Start of Provided material

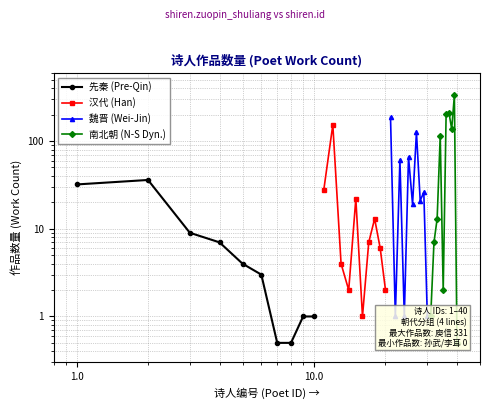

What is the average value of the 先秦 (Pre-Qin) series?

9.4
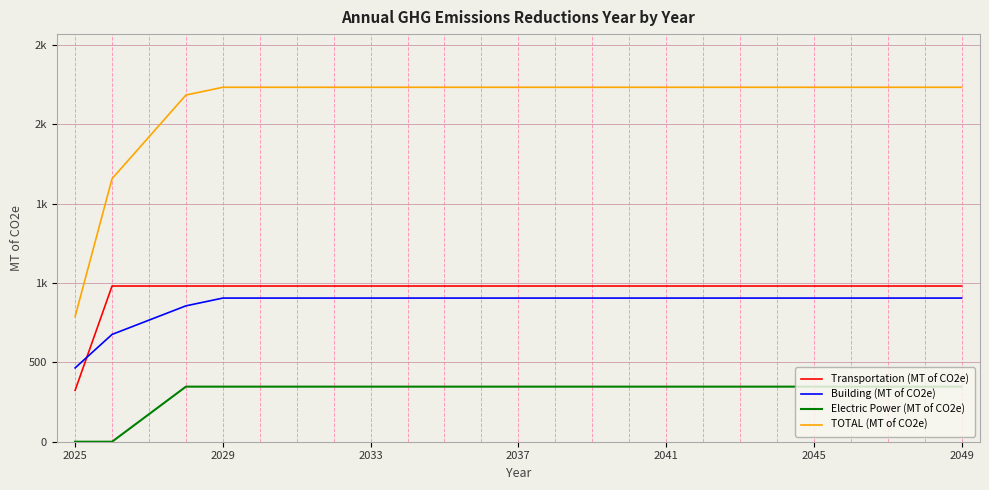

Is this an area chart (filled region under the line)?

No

End of Provided material

Reproduce the text of every entry above word for word, leaving out the pictures.

[Solution to the exercise]:
What is the average value of the 先秦 (Pre-Qin) series?

9.4

Is this an area chart (filled region under the line)?

No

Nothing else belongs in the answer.